**What you have to do**
What lines in the data below mention the string "Freya"? Copy them out.

:: Extracted entries ::

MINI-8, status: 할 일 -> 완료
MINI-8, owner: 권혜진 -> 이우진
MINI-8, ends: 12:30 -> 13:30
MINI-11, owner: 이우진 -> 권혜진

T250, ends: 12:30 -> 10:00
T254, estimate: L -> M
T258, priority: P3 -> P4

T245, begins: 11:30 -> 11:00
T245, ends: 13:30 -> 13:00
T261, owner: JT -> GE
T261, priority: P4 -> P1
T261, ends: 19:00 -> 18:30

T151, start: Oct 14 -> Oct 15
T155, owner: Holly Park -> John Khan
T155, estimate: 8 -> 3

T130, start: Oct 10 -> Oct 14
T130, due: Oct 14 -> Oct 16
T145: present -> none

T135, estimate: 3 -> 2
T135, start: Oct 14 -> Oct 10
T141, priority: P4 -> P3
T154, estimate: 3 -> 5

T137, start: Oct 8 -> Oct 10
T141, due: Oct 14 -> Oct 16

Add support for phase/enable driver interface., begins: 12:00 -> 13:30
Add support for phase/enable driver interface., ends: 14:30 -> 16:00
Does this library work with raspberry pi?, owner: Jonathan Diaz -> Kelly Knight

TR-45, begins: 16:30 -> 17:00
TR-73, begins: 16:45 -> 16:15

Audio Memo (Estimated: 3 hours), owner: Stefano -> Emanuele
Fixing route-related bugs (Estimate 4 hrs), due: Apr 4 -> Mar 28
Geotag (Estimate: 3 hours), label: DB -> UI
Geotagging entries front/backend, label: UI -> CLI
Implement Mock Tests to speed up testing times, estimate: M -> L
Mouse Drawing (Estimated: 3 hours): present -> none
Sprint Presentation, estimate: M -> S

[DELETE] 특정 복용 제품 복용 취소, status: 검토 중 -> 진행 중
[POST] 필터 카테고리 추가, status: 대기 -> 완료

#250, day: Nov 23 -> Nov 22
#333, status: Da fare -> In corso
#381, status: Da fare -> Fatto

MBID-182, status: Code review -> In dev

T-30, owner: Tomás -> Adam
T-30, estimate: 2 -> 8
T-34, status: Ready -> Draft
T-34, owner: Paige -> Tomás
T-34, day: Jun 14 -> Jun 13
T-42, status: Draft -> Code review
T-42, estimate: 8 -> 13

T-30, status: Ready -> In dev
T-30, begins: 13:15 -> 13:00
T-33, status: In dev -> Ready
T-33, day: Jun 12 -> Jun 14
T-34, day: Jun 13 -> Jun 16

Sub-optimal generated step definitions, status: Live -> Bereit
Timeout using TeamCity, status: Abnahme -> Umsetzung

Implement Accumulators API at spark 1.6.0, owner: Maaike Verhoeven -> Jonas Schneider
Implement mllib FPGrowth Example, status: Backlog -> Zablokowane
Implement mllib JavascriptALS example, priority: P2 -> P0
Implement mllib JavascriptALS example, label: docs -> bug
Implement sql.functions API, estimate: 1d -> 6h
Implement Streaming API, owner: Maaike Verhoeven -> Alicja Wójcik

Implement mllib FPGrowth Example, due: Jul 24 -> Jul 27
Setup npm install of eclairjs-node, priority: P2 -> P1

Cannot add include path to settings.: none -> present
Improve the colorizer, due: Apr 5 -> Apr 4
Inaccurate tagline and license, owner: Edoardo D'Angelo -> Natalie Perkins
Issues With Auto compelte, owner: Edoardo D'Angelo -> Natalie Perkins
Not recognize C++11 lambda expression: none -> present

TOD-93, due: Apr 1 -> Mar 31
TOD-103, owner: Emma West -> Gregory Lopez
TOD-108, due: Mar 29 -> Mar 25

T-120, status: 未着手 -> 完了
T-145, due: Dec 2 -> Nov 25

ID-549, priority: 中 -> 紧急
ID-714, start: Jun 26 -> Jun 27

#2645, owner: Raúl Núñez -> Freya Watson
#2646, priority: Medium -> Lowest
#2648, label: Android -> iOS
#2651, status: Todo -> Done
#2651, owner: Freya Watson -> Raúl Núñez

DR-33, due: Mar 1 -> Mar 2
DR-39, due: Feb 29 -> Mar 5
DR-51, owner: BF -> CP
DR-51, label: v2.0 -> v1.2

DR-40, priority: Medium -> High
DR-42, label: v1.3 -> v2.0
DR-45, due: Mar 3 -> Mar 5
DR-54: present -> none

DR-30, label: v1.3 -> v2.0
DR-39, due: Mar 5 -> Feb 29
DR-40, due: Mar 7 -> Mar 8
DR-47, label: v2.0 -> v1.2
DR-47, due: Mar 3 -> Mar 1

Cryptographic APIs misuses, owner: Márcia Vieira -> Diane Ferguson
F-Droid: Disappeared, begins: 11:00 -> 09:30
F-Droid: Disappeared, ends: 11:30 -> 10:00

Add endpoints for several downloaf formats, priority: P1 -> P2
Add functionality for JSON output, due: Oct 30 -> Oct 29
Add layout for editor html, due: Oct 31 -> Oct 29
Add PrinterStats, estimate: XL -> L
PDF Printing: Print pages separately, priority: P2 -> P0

:::

**Written reply**
#2645, owner: Raúl Núñez -> Freya Watson
#2651, owner: Freya Watson -> Raúl Núñez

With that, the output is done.